Published in final edited form as: Science. 2022 Apr 1;376(6588):eabj6965. doi: 10.1126/science.abj6965

Fig. 3. SD single-nucleotide and copy number variation.

Fig. 3.

A) Sequence divergence (% in 10 kbp bins) based on syntenic alignments between GRCh38 and T2T-CHM13 for SDs (red), and unique genomic regions (black). SD regions show significantly more divergence when compared to unique sequence (black) and chromosome X (blue) but less than the MHC regions (green). B) Copy number of SD regions that are previously unresolved or structurally different in T2T-CHM13 compared to GRCh38 based on 268 human genomes from the Simons Genome Diversity Project (SGDP). The histogram shows the number of Mbp where more samples support the copy number of the given assembly [T2T-CHM13 (red), GRCh38 (blue), neither (green), or both equally (equal copy number)]. C) Empirical cumulative distribution showing how many samples genotype correctly with either GRCh38 or T2T-CHM13 as a function of the allowed difference between sample and reference copy number.
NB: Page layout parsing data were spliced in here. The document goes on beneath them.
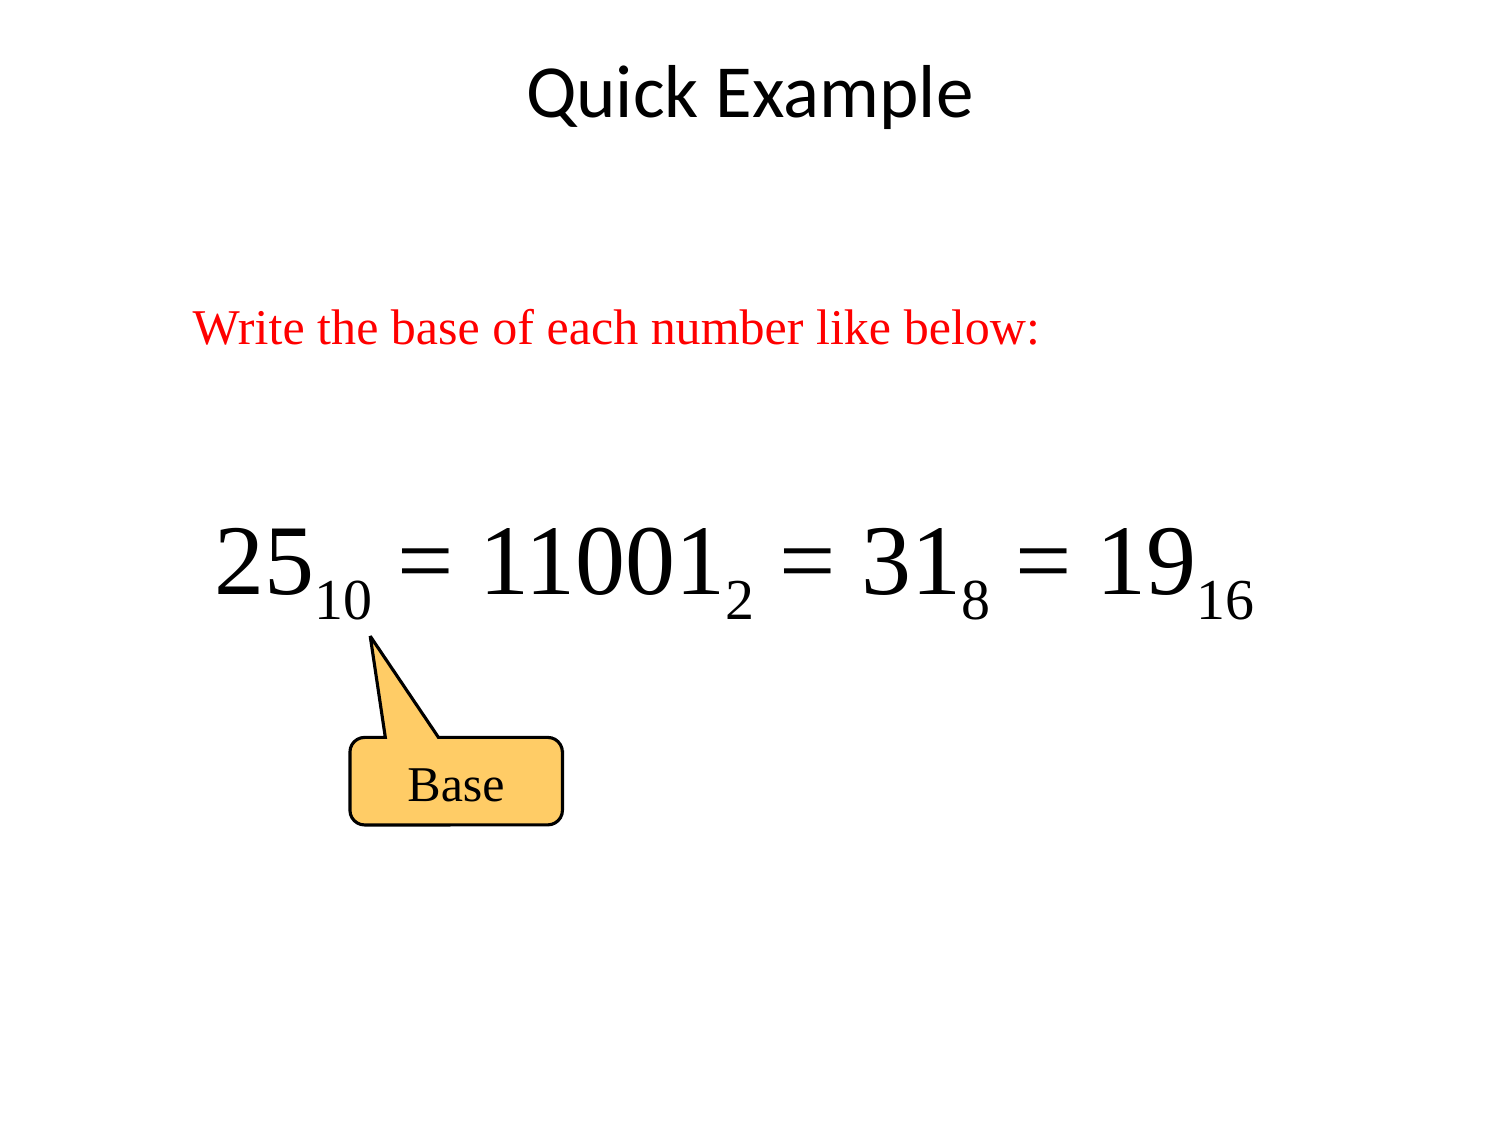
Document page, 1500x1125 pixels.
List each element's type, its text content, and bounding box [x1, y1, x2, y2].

text_box Base [349, 636, 563, 825]
text_box 2510 = 110012 = 318 = 1916 [200, 487, 1300, 639]
title Quick Example [112, 24, 1388, 151]
text_box Write the base of each number like below: [177, 287, 1056, 363]
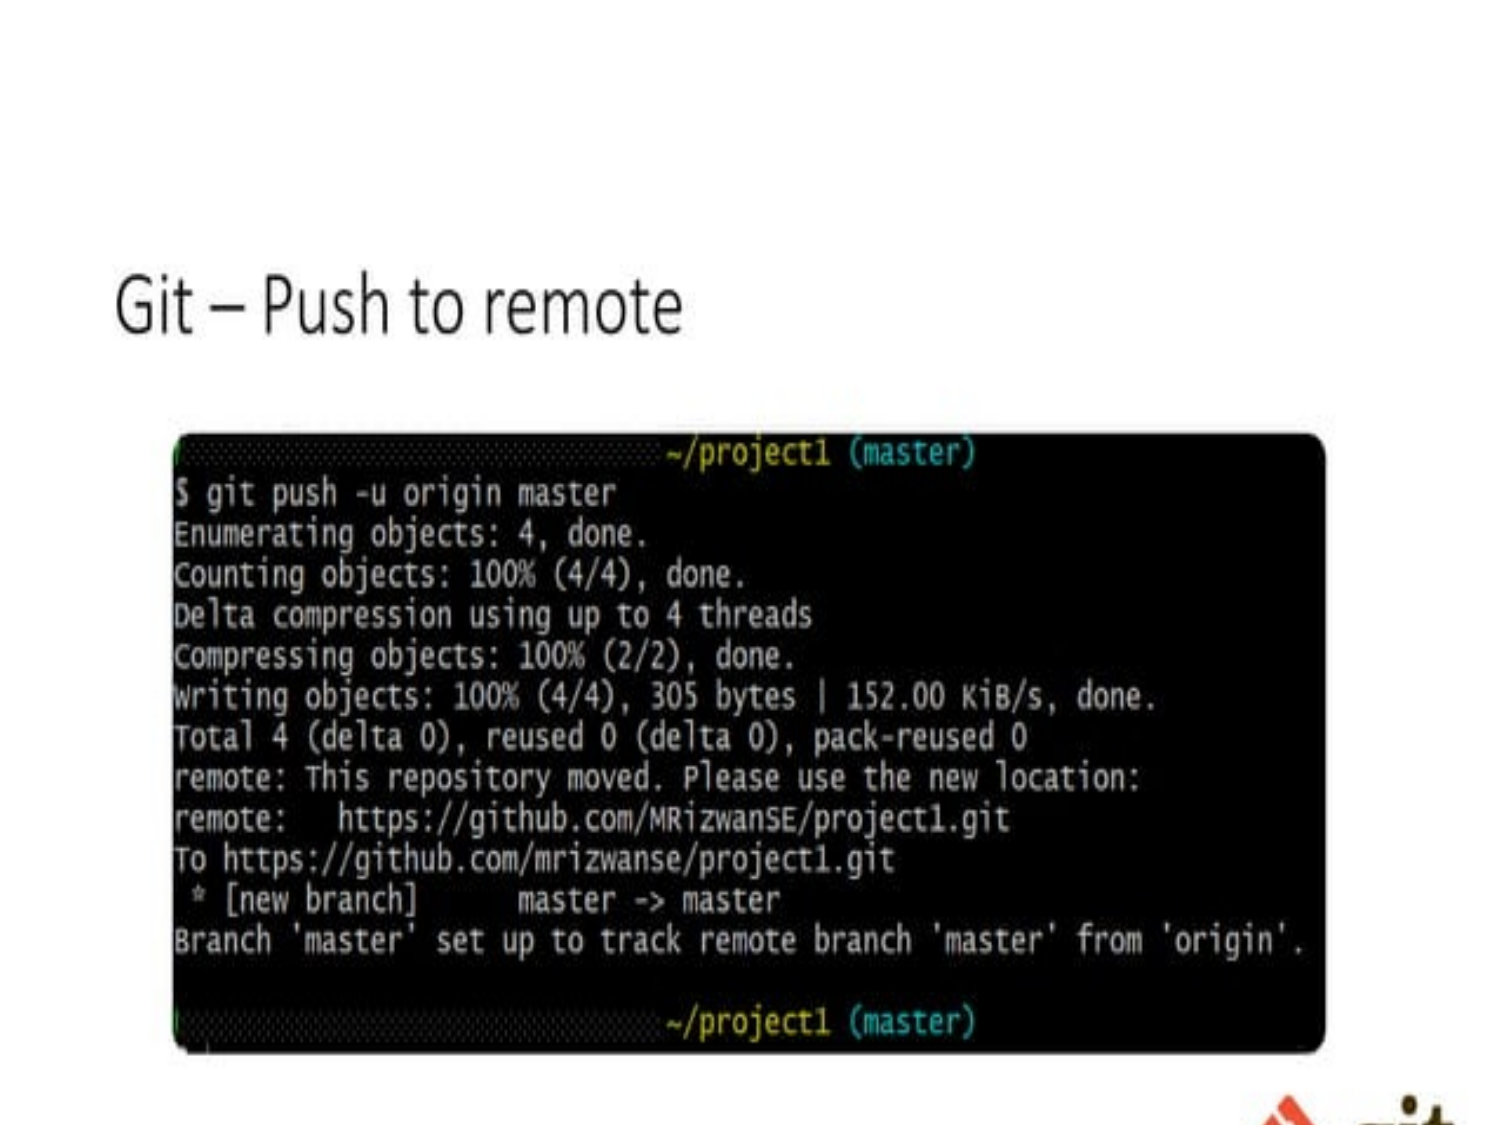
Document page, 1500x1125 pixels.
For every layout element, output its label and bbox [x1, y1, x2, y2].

The inset shows the area under the curve (AUC) calculation for both references allowing a maximum copy number difference of 30. The green curve shows an in silico reference made using the median copy number of the SGDP samples at each site. D) Genic copy number variation. Copy number variation in nine gene families are shown (generated with SGDP) and distribution is colored according to which reference better reflects the median copy number; GRCh38 generally underestimates copy number (vertical lines) and Africans (orange) tend to show higher copy number than non-Africans (blue); circle size indicates # of samples.